CONSEIL CONSTITUTIONNEL : LE REFUGE DORÉ DE L’EXÉCUTIF (Par Mohamed GASSAMA)

27 - Août - 2026

Le moins que l’on puisse dire, c’est que le Conseil constitutionnel constitue désormais un refuge doré pour le Pouvoir exécutif. À chaque fois que ce dernier est en panne d’arguments crédibles et sérieux, il introduit une demande d’asile politique auprès des sept « Sages ». Inutile de le rappeler, le pays fait face à des défis trop importants et urgents pour que la démocratie se réduise à un jeu de cache-cache juridique. Le Gouvernement donne l’impression de ne plus disposer de ressorts solides et fiables pour faire face au Législatif. Ainsi, il ne serait pas exagéré d’affirmer que la saisine du Conseil constitutionnel reflète le symptôme flagrant d’une impuissance voire d’un échec politique. Disons-le, sans ambages, le Gouvernement gagnerait à suivre la direction du vent plutôt que de se lancer dans une bataille de procédure qui ne fera que contribuer à mettre à nu ses propres turpitudes.
En clair, nous assistons à une réelle confiscation de la souveraineté populaire à travers une stratégie de contournement du vote des citoyens. En judiciarisant les conflits politiques,
le Pouvoir exécutif tente de neutraliser l’Assemblée nationale dans l’espoir d’arriver à confisquer le Pouvoir législatif. Cela appelle à une prise de conscience collective. Il ne s’agit point d’un débat de personne mais d’une question de principe.
Solliciter le Conseil constitutionnel pour arbitrer une divergence relative à la frontière entre la Loi et le Règlement, c’est reconnaître, ipso facto, son incapacité à convaincre l’opinion publique.
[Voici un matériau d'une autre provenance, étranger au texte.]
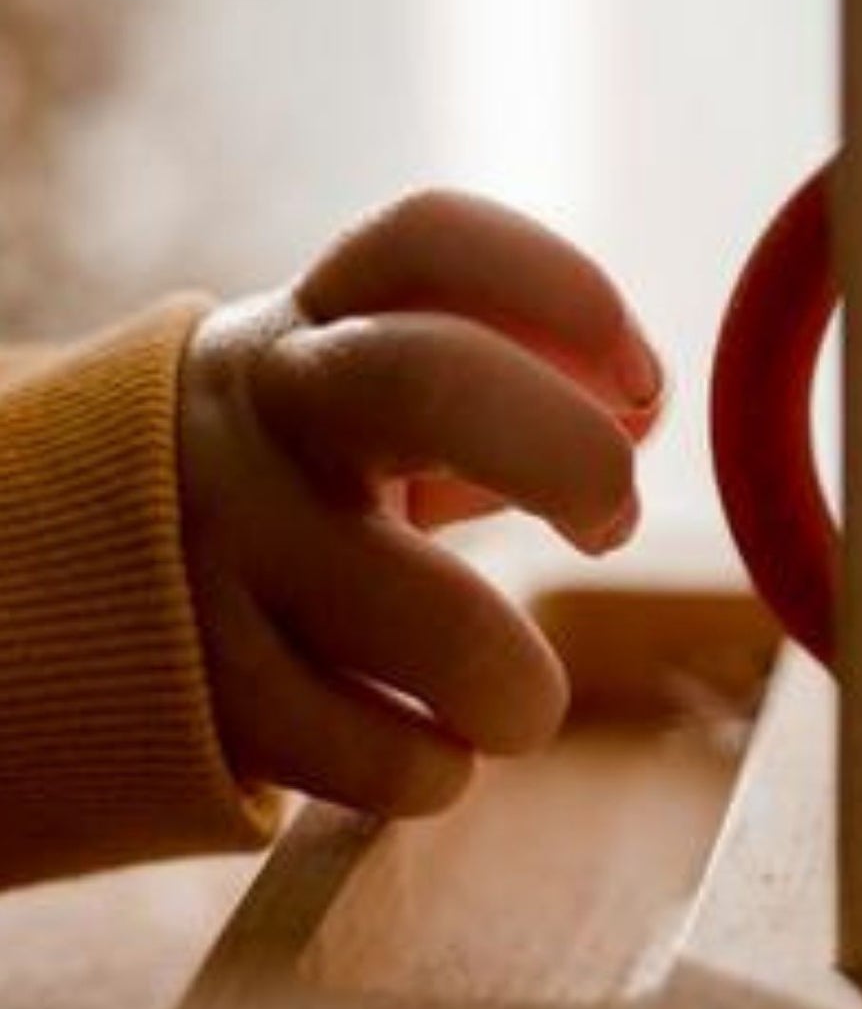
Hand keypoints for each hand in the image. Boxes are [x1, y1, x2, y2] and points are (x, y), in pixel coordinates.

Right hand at [177, 190, 662, 817]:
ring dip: (514, 680)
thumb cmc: (301, 473)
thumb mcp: (371, 396)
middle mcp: (264, 413)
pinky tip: (439, 750)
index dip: (564, 292)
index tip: (644, 383)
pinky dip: (433, 770)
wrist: (72, 585)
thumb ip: (507, 386)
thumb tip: (639, 411)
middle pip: (428, 380)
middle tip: (609, 520)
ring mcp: (225, 548)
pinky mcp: (208, 688)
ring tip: (523, 699)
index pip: (430, 238)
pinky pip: (364, 752)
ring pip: (417, 614)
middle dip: (566, 453)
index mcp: (316, 320)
De même, c’est une façon de prouver à la face du monde que l’on a clairement fait son choix. Celui de l’esquive et de l’obstruction. Rien d’autre. Cette posture demeure en déphasage total avec les attentes des populations. En se dissimulant derrière des stratagèmes et des subterfuges, l’Exécutif montre qu’il n’est pas prêt à respecter ses promesses de campagne ni à engager des réformes consolidantes, notamment, l’encadrement des intarissables Crédits spéciaux qui affluent vers le Palais, la suppression des Fonds dits « politiques » et leur remplacement par des Fonds spéciaux bien tracés et rigoureusement contrôlés par des émissaires assermentés. Partant, qui a une idée précise du nombre de « Caisses noires » dont disposerait le Chef de l’Exécutif ? Personne.
En d’autres termes, tous ceux qui militent pour la transparence et la bonne gouvernance devraient se dresser comme un seul homme pour exiger la transformation des « caisses noires » en « caisses blanches ».
Pour ce faire, il existe indubitablement des outils et des mécanismes. Pourquoi ne pas les utiliser pour construire des dynamiques entre les différentes parties ?
Les Institutions sont faites pour dialoguer. Jamais, des initiatives ne sont prises dans ce sens.
Jamais, une solution alternative, visant à trouver un compromis dans l’intérêt supérieur de la Nation, n’est recherchée. Systématiquement, l’on se jette dans des procédures judiciaires.
N’existe-t-il pas des voies plus consensuelles ?
Assurément oui. Alors, l’on ne peut comprendre les motivations de cette propension à vouloir toujours attaquer des Propositions de loi.
Quoiqu’il en soit, le fait de saisir sempiternellement les Juges constitutionnels finira par révéler ses limites. Forcément, les citoyens se poseront des questions sur le bien fondé de la démarche du Chef de l’État. Tôt ou tard, le mystère qui entoure les recours et les amendements du Gouvernement sera dévoilé au grand jour.
La Décision rendue, le mardi 25 juillet 2026, passe ainsi pour une preuve tangible de la volonté de l’Exécutif de ramer à contre courant de la voix du peuple.
In fine, il est temps de rendre aux Députés leur pouvoir d’agir et de légiférer. Ils ont été élus pour cela. À défaut, l’histoire retiendra que le Président Bassirou Diomaye Diakhar FAYE a consacré l’essentiel de son énergie à chercher des moyens politico-judiciaires pour bloquer la marche du peuple vers le changement. Cela va-t-il prospérer ? L’avenir nous le dira. En attendant, les électeurs, qui sont en réalité les vrais arbitres, observent attentivement tout se qui se passe. Mieux, ils ont leur bloc-notes à portée de main.
Tôt ou tard, le jour de vérité arrivera et ils auront l’occasion de s’exprimer librement et de siffler la fin de la récréation.